═════ Selection ═════
Mathematician and science writer Martin Gardner described Lewis Carroll's The Hunting of the Snark as an 'impossible voyage of an improbable crew to find an inconceivable creature' in his 1974 treatise The Annotated Snark. Full of Boojums and Bandersnatches, the nonsense poem is an exploration of the inadequacy of language, meaning and symbols, and features a crew using a blank piece of paper as a map.
This is the territory into which the artist Daniel Arsham and architect Alex Mustonen have placed their work by naming their art and design studio Snarkitecture. 'The Hunting of the Snark tells the story of these misfits who are on a misguided search,' explain the pair. 'They set out into the ocean with a blank map, searching for this ineffable, unknown thing.' (The first edition of The Hunting of the Snark in 1876 also contained one of the first printed appearances of 'thingumajig', a word invaluable to those working at the wilder edges of the design world.)
Snarkitecture is, the pair say, a collaboration operating in territories between the disciplines of art and architecture. They met while studying at Cooper Union and have collaborated since at their Brooklyn studio. Their challenging projects and installations have included an exhibition at Miami's Volume Gallery, 'Funiture', which featured seemingly broken or falling apart furniture that was actually functional.
═════
-- Exercise details --
Please rewrite the Snarkitecture text, starting at the words "Snarkitecture is, the" and stopping after "was actually functional.", with "Brooklyn" swapped for "Manhattan".
═════ Dataset extract ═════
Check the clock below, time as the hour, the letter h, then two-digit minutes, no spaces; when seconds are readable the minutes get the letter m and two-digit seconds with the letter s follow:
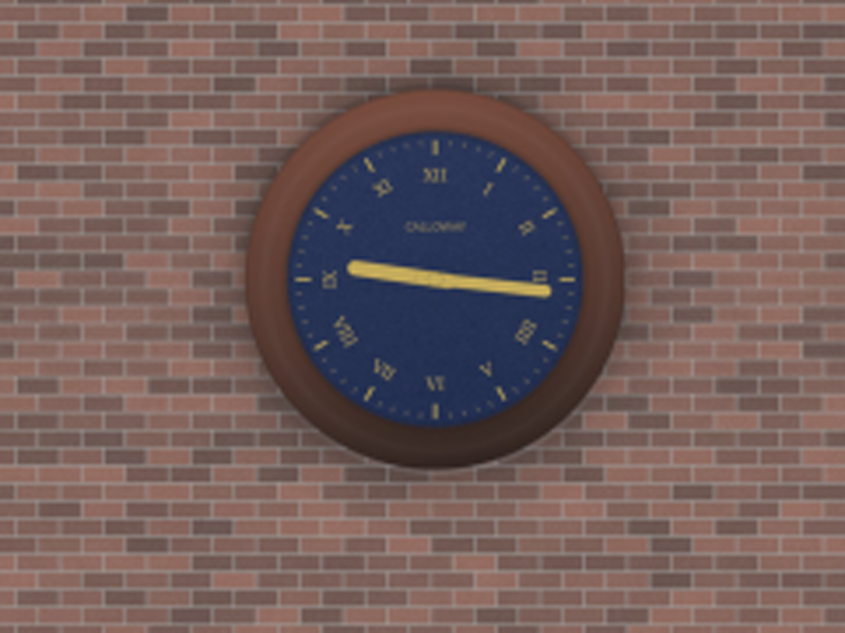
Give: 9h16
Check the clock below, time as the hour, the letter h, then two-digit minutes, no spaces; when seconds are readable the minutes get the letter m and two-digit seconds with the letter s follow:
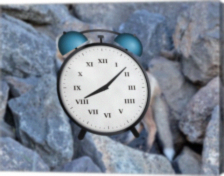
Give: 8h08
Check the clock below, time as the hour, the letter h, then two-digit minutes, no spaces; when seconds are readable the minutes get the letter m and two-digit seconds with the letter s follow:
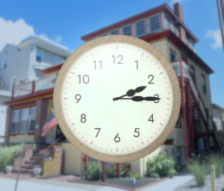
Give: 2h15
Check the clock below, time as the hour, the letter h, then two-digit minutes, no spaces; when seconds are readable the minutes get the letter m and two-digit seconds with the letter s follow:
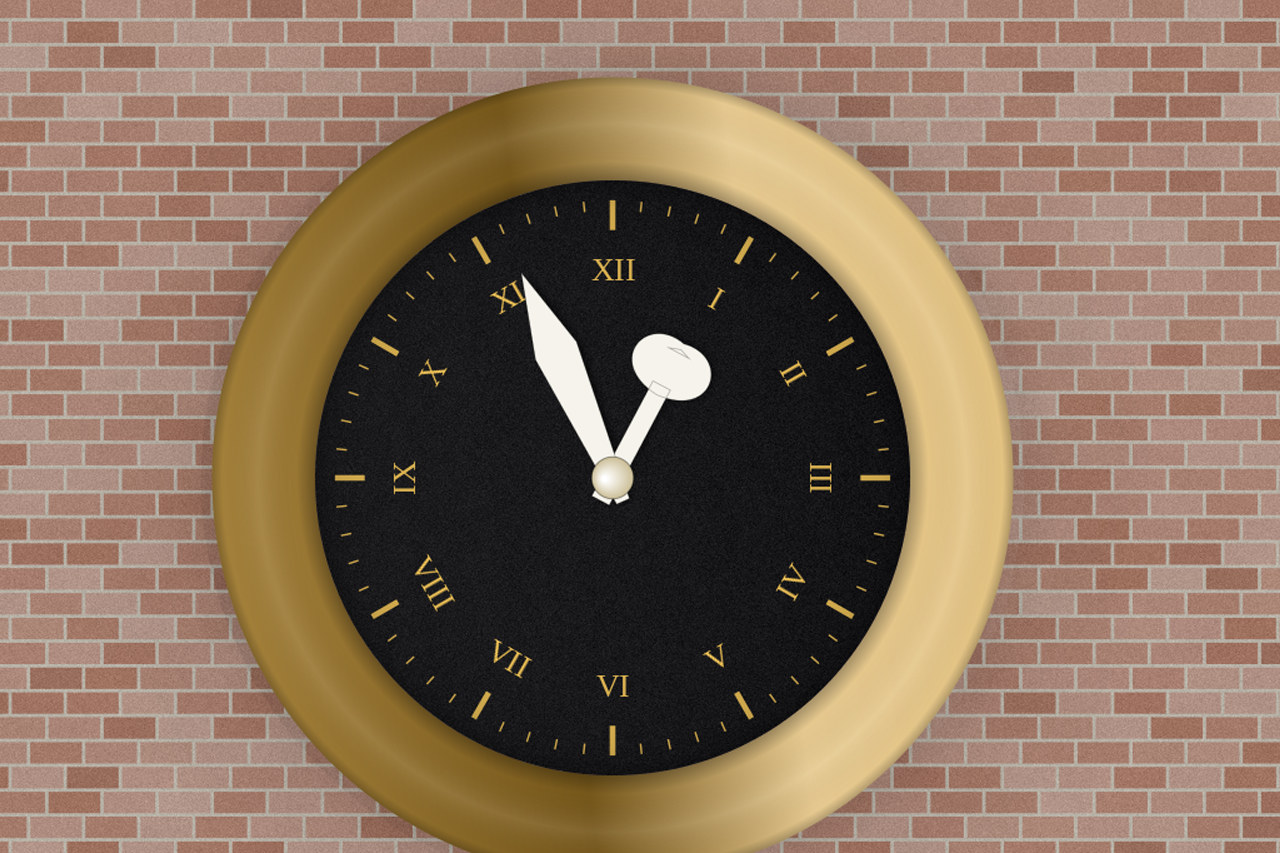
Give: 12h56
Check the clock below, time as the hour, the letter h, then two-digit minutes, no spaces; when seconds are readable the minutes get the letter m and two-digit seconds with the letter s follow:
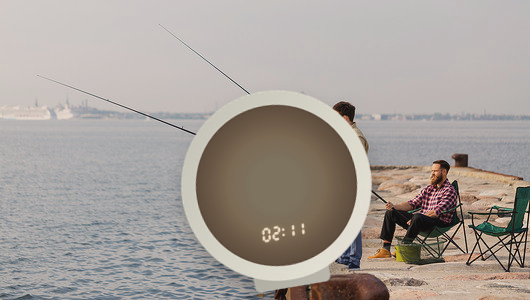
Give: 2h11
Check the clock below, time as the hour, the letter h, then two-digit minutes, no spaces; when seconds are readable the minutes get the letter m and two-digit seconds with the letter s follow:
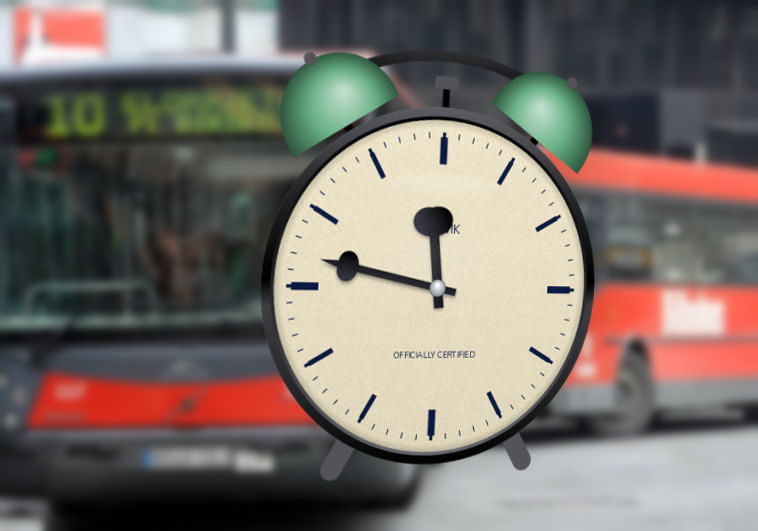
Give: 11h47
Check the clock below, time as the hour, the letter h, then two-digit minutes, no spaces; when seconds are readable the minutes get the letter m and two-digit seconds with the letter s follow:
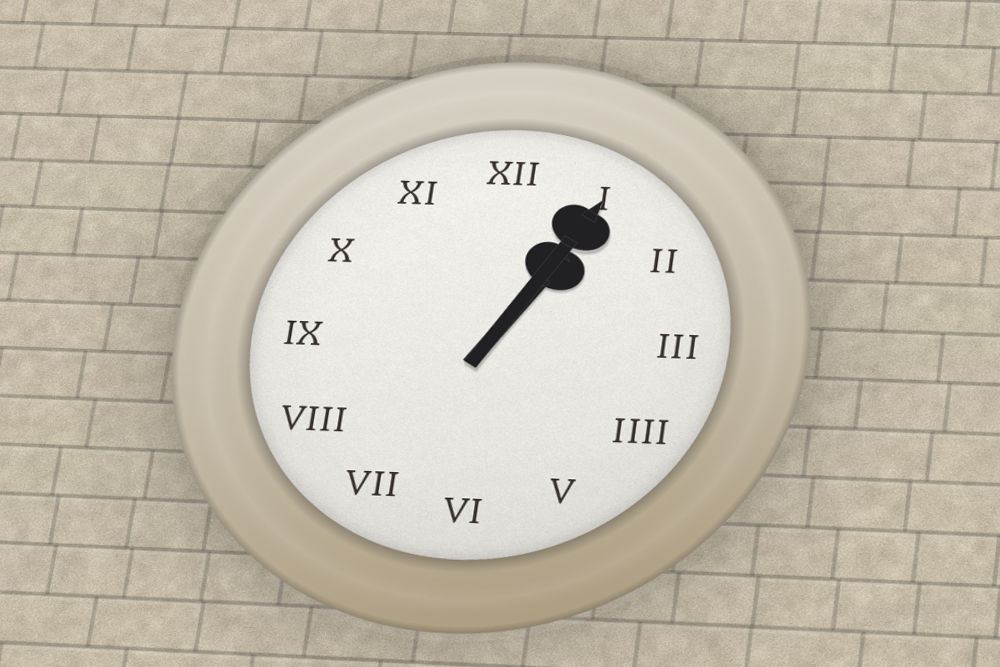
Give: 1h05
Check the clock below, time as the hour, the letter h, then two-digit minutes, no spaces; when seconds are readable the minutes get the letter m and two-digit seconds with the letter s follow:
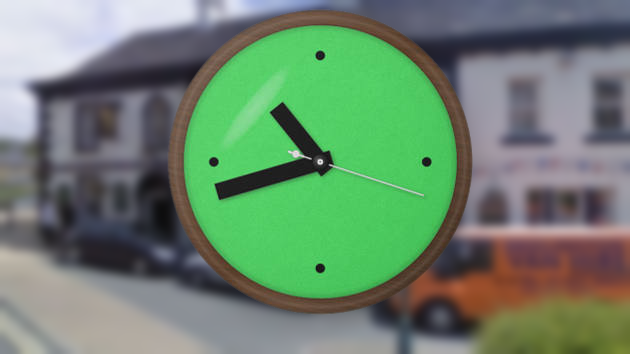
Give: 10h42m18s
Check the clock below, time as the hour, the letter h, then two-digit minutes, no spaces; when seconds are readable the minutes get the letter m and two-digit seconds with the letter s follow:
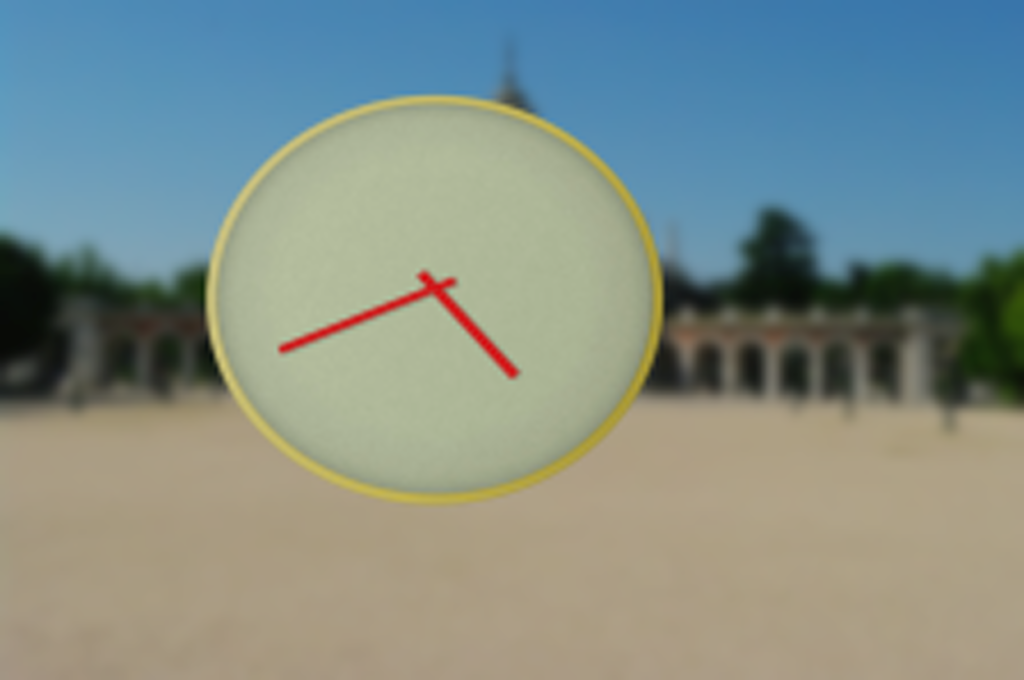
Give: 4h41
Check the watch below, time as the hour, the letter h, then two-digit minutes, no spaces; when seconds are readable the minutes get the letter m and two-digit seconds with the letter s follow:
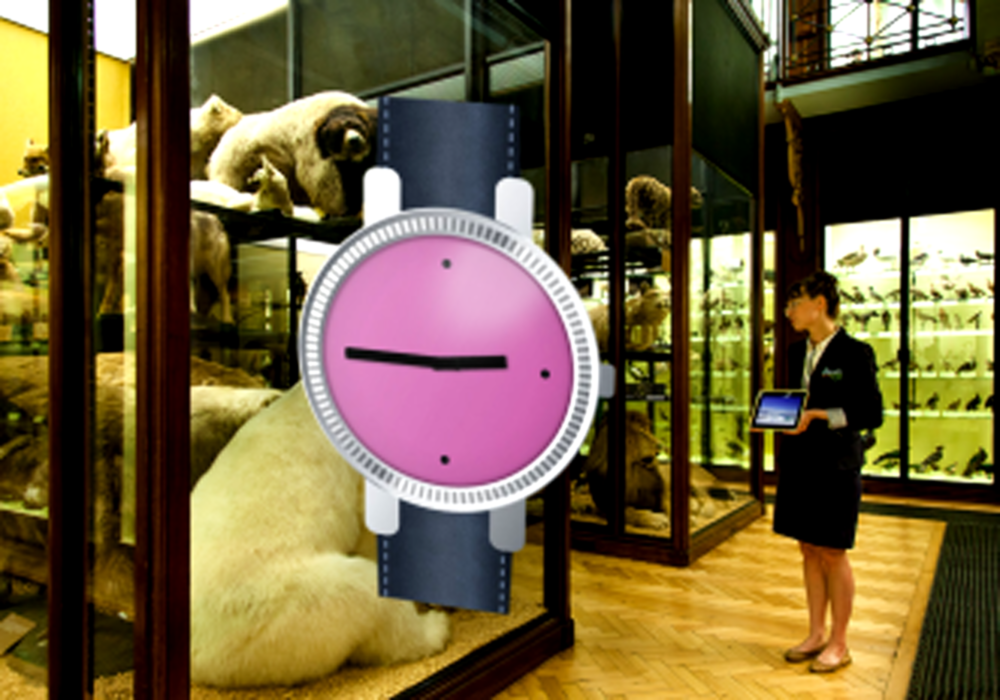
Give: 2h45
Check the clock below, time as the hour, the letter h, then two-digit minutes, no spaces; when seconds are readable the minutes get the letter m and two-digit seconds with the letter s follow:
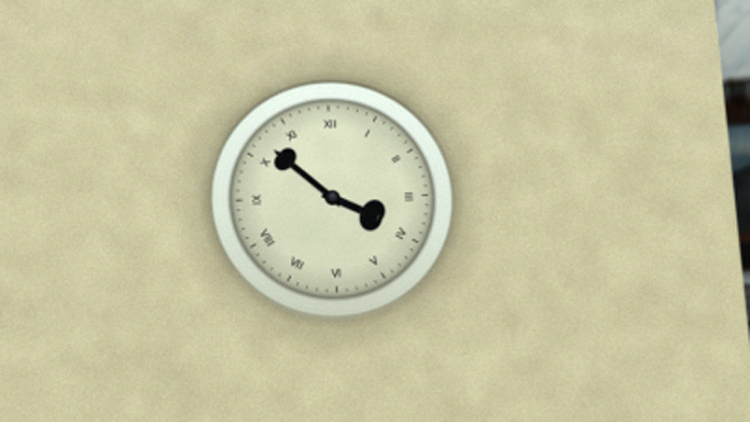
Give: 3h52
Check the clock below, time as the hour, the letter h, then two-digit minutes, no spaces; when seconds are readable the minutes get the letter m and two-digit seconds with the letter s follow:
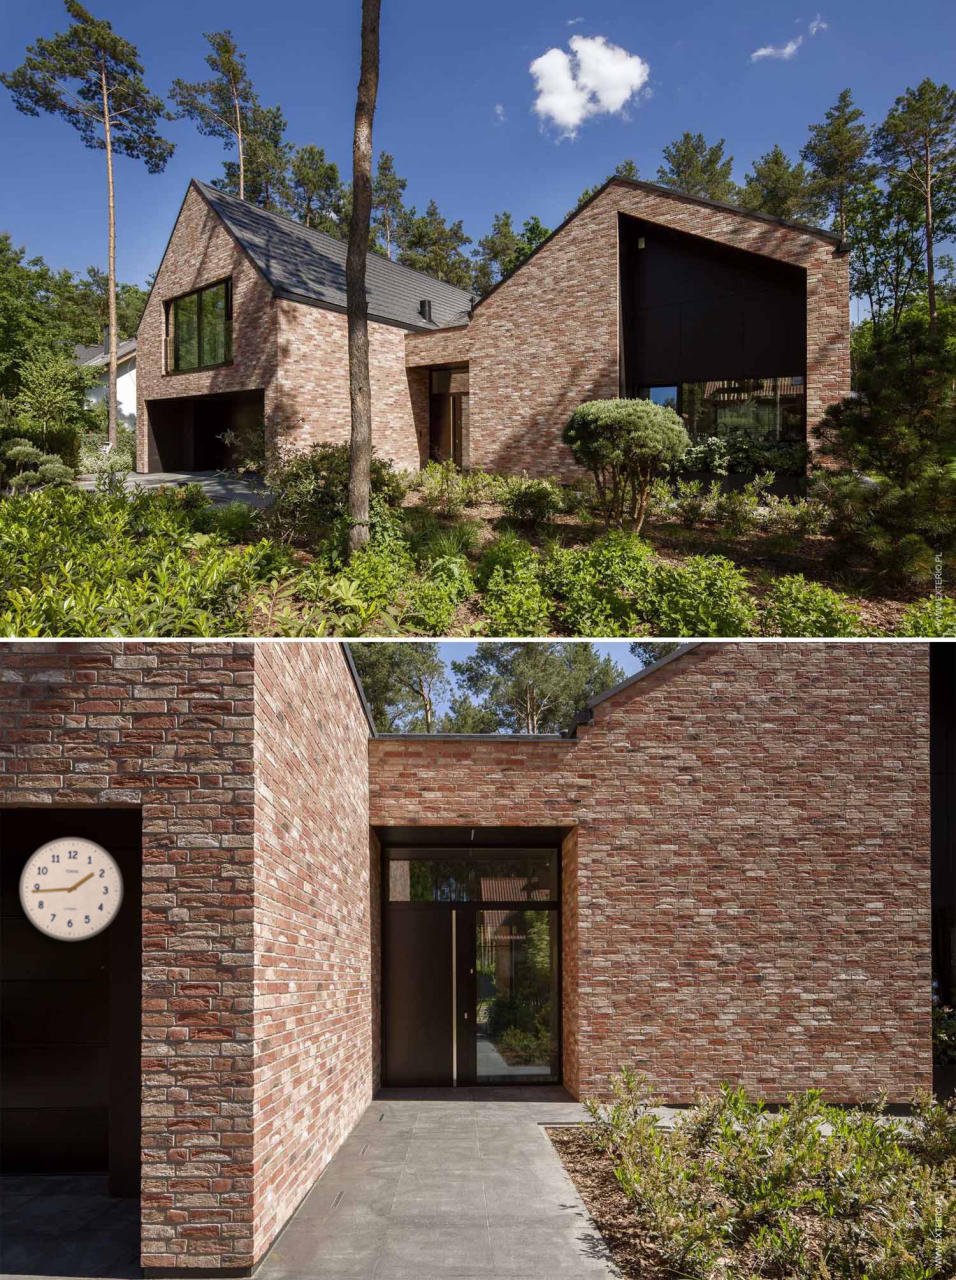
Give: 1h44
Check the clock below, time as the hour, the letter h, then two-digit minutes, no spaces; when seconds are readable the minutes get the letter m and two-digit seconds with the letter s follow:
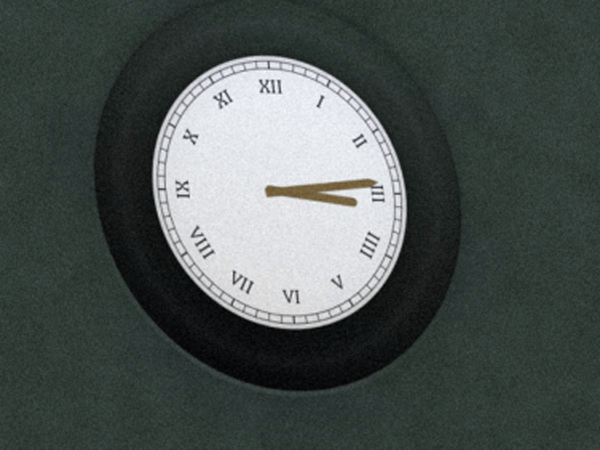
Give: 3h14
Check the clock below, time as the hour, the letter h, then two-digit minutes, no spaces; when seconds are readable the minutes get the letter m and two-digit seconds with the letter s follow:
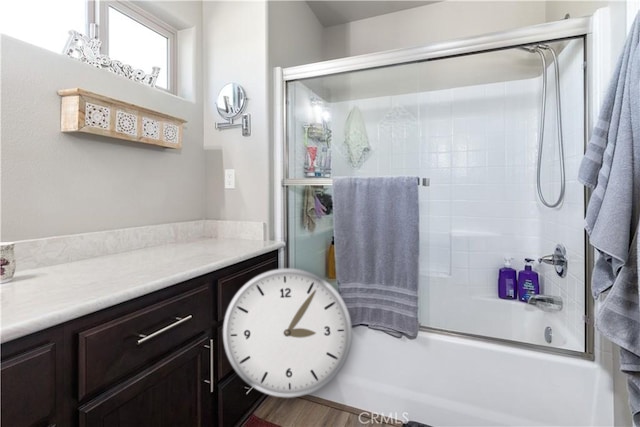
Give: 3h06
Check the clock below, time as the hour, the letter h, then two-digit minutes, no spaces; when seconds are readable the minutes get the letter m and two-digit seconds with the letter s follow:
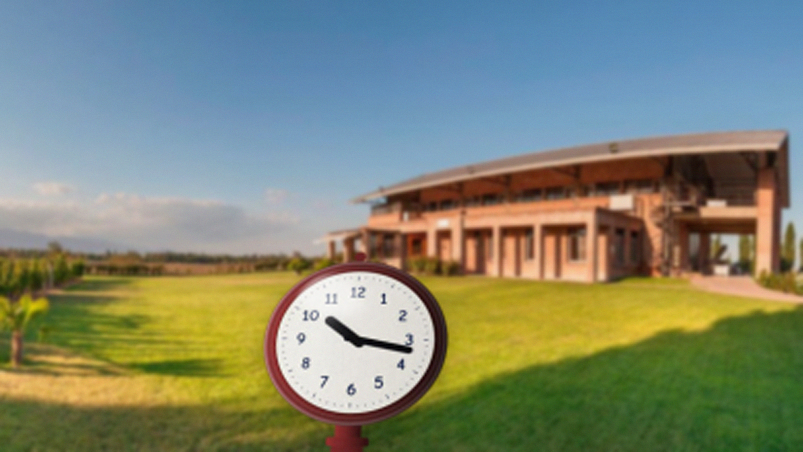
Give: 10h17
═════
-- Response to this exercise --
Snarkitecture is, the pair say, a collaboration operating in territories between the disciplines of art and architecture. They met while studying at Cooper Union and have collaborated since at their Manhattan studio. Their challenging projects and installations have included an exhibition at Miami's Volume Gallery, 'Funiture', which featured seemingly broken or falling apart furniture that was actually functional.